On Tue, Jan 11, 2000 at 03:47:13AM -0800, eeyem@u.washington.edu wrote:
> On Tue, Jan 11, 2000 at 12:44:14PM +0800, James Bromberger wrote:
> > This leaves us with:
> > ! @ % ^
> > * = +
> >
> > I kind of like @:
> > ::ffff:127.0.0.1@80
> >
> >
> > So a URl would look like:
> > http://::ffff:127.0.0.1@80/
> >
> > And isf we can user service names (a la /etc/services):
> > http://::ffff:127.0.0.1@www/
> >
> > It also kind of makes sense as 'at port 80'. The only problem I can
> > see is perl - the @ array token needs to be escaped to \@ - but since
> > this is already the case with email addresses in perl, this should
> > not be too big a deal. We're not exactly reinventing the wheel here.

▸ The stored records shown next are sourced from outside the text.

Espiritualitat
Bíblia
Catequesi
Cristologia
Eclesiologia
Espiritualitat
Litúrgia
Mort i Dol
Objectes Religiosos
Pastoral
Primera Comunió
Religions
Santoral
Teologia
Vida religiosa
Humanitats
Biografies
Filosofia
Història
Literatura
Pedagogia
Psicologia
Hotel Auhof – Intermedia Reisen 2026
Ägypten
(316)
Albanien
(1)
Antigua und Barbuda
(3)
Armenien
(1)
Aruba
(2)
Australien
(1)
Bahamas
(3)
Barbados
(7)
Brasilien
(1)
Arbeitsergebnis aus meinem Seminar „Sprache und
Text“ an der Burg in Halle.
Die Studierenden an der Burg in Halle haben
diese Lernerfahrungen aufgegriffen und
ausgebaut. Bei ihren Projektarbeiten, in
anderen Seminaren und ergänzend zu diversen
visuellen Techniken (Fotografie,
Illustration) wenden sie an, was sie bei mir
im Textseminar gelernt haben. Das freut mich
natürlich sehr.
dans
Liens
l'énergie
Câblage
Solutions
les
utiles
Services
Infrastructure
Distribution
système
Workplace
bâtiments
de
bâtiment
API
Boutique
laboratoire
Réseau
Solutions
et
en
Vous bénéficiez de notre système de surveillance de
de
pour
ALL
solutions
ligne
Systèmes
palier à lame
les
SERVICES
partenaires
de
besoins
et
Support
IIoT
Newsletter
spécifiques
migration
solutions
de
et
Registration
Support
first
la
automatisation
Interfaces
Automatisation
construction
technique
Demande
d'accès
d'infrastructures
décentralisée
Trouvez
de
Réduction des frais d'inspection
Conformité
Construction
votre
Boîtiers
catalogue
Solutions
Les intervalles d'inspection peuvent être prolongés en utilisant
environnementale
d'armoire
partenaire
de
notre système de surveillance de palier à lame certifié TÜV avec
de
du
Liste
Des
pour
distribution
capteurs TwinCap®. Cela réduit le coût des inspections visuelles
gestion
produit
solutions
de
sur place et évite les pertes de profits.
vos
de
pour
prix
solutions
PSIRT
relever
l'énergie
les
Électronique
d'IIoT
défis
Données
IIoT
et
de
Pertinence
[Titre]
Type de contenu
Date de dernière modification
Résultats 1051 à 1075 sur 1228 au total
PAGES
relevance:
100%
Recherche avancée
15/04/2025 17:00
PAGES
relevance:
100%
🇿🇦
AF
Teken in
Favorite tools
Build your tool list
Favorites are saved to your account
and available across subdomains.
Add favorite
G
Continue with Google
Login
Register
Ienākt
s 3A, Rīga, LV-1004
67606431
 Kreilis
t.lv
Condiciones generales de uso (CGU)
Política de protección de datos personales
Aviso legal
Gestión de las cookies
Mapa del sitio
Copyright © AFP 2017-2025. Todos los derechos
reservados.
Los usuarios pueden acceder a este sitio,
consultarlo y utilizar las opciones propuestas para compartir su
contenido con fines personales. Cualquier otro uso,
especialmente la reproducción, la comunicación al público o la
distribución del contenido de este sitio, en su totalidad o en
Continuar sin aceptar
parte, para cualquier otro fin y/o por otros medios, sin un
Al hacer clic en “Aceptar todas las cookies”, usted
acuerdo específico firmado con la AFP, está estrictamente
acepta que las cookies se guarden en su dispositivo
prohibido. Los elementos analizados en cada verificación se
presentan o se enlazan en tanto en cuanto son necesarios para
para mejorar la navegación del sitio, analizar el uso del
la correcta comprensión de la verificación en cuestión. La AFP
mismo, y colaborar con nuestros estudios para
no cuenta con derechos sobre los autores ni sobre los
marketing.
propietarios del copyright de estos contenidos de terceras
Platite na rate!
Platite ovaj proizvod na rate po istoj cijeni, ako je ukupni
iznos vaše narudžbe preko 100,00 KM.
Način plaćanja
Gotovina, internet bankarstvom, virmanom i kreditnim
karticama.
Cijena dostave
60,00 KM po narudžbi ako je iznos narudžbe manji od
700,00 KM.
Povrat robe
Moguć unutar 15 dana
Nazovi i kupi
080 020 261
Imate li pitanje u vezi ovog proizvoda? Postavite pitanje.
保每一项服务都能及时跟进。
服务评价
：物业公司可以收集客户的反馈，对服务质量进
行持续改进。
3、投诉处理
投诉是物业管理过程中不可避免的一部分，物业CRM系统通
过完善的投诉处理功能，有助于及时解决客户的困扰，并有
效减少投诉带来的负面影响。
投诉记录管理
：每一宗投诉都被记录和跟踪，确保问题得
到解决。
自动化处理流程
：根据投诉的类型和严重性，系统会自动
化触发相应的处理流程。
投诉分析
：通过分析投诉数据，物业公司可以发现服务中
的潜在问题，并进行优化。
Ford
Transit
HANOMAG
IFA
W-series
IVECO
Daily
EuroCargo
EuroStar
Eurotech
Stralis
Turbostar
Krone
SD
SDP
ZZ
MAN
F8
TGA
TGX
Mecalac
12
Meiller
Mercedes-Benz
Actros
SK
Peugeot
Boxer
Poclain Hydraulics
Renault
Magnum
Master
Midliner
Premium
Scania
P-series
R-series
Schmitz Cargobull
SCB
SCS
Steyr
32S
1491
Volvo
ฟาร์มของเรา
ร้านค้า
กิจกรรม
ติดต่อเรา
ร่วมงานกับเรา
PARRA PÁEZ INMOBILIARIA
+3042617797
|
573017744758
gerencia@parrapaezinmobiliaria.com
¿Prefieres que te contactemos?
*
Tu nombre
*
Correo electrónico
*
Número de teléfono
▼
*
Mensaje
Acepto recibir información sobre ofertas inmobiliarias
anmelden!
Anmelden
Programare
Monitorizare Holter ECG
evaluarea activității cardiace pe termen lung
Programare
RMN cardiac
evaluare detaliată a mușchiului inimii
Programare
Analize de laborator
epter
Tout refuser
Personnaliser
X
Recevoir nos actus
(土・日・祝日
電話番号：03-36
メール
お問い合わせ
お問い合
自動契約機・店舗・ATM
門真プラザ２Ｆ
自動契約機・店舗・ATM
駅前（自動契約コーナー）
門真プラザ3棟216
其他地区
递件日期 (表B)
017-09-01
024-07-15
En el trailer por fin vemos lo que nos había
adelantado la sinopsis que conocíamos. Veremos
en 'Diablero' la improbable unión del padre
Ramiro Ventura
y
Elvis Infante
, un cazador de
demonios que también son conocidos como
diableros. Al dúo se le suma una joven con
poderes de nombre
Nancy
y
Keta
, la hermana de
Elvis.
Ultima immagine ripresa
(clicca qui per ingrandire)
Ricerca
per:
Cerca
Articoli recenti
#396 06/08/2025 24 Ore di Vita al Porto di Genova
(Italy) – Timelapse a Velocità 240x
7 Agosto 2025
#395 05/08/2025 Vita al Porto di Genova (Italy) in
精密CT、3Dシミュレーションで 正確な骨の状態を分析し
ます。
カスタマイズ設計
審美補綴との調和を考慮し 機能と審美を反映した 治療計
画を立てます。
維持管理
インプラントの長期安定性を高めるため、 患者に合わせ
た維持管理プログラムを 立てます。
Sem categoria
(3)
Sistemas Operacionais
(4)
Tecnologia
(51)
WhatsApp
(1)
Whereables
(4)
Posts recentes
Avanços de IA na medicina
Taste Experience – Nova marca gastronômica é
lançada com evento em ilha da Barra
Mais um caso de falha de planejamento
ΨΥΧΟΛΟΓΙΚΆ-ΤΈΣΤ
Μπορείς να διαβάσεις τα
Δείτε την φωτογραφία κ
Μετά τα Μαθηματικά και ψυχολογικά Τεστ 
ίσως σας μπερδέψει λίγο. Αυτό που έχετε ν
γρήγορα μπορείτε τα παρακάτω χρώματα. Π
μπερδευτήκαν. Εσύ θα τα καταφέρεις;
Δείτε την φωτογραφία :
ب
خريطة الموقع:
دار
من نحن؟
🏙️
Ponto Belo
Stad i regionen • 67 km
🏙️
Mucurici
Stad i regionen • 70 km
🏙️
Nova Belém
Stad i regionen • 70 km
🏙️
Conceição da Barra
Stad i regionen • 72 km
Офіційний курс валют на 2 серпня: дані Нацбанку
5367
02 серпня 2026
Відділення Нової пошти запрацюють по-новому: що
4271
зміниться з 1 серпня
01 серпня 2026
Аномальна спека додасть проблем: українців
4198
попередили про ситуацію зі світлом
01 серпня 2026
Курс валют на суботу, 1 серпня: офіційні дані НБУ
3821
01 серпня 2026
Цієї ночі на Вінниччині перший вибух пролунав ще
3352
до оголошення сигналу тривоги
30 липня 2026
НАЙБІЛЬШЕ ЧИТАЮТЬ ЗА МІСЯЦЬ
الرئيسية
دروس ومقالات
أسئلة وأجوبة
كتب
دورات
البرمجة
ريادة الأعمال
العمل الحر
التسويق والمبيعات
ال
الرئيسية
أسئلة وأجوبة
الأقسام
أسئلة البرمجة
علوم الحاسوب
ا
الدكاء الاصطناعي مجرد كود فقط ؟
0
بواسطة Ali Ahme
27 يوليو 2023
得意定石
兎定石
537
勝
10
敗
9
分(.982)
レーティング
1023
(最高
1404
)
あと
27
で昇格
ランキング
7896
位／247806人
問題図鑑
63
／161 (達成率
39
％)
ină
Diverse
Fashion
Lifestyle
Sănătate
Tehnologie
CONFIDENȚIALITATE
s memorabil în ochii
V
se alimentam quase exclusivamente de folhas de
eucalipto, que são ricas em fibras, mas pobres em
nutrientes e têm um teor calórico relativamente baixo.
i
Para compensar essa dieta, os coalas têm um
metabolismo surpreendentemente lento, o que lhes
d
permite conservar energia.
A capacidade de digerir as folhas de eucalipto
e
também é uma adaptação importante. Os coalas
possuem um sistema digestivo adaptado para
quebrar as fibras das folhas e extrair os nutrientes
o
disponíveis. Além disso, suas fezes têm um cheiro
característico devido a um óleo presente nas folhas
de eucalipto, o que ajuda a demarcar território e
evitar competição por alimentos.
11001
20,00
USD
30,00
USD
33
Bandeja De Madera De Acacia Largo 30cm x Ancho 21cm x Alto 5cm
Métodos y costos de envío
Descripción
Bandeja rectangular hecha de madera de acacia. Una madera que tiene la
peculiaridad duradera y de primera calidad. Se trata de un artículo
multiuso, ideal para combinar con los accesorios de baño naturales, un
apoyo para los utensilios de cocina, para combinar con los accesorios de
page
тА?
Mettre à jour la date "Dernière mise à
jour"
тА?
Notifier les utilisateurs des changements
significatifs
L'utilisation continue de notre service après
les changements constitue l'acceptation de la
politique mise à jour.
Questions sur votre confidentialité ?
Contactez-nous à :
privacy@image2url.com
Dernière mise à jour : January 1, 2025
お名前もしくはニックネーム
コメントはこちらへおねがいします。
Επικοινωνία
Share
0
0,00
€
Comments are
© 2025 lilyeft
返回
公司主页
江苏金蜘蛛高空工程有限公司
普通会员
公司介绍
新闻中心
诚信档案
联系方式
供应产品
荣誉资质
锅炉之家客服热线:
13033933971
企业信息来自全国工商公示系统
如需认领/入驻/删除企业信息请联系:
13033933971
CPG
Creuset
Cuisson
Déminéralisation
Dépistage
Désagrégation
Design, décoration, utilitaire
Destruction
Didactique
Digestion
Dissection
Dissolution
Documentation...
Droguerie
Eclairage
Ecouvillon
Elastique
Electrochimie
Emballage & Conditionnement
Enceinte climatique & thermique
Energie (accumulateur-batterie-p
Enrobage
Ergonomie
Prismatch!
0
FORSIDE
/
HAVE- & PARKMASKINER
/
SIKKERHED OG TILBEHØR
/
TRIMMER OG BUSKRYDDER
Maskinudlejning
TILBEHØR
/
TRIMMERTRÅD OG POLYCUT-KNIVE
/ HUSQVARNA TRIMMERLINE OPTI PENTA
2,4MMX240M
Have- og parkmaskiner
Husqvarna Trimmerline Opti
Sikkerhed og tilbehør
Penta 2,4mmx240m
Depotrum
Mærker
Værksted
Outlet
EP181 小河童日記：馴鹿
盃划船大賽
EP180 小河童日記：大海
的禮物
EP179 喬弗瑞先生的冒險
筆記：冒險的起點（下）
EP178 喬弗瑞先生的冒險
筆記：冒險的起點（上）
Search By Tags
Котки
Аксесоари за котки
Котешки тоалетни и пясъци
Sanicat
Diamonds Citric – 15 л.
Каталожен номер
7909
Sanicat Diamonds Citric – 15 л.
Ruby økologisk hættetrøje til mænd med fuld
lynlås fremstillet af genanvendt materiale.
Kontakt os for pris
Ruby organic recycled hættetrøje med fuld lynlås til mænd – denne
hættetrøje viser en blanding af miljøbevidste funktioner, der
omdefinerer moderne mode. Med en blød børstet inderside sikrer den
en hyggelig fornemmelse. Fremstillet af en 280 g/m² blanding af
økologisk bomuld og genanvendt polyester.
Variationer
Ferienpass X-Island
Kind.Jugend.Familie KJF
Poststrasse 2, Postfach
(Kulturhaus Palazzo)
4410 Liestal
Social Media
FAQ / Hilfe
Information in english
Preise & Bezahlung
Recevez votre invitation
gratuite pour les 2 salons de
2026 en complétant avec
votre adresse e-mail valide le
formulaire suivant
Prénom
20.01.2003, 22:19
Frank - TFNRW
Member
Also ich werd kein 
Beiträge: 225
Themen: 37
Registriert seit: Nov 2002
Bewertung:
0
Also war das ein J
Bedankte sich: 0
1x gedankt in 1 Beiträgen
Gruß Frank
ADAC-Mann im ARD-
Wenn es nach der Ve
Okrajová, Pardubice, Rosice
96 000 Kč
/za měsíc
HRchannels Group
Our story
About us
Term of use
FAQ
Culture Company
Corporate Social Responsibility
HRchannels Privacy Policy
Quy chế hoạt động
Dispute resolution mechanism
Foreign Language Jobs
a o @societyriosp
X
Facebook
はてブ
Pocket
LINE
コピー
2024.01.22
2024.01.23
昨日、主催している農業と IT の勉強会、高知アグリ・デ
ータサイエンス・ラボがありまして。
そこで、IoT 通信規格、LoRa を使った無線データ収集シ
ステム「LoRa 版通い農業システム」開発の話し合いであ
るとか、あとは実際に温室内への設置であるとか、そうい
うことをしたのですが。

> > The only problem comes with user education - that when a novice sees
> > <something>@<something>, they currently think 'email'. Overloading
> > this may cause some confusion.
>
> @ is already used in URIs to indicate passwords.
> http://user:password@host:port/path, IIRC.
>
> Also, Ian McKellar pointed out that:
> > Of course !, % and * (And sometimes ^) have special shell meanings too.
>
> So if you want to be absolutely correct, you must use one of:
> > = +
>
> Two choices. Pathetic, eh?
>
I've seen both ::ffff:127.0.0.1.:80 (dot-colon as the separator), and
[::ffff:127.0.0.1]:80 ([] as the separator), and both would be better than
using = or +.
I suggest using [addr]:port, as it's the easiest to read, and is already
the "standard".
--
"If you continue running Windows, your system may become unstable."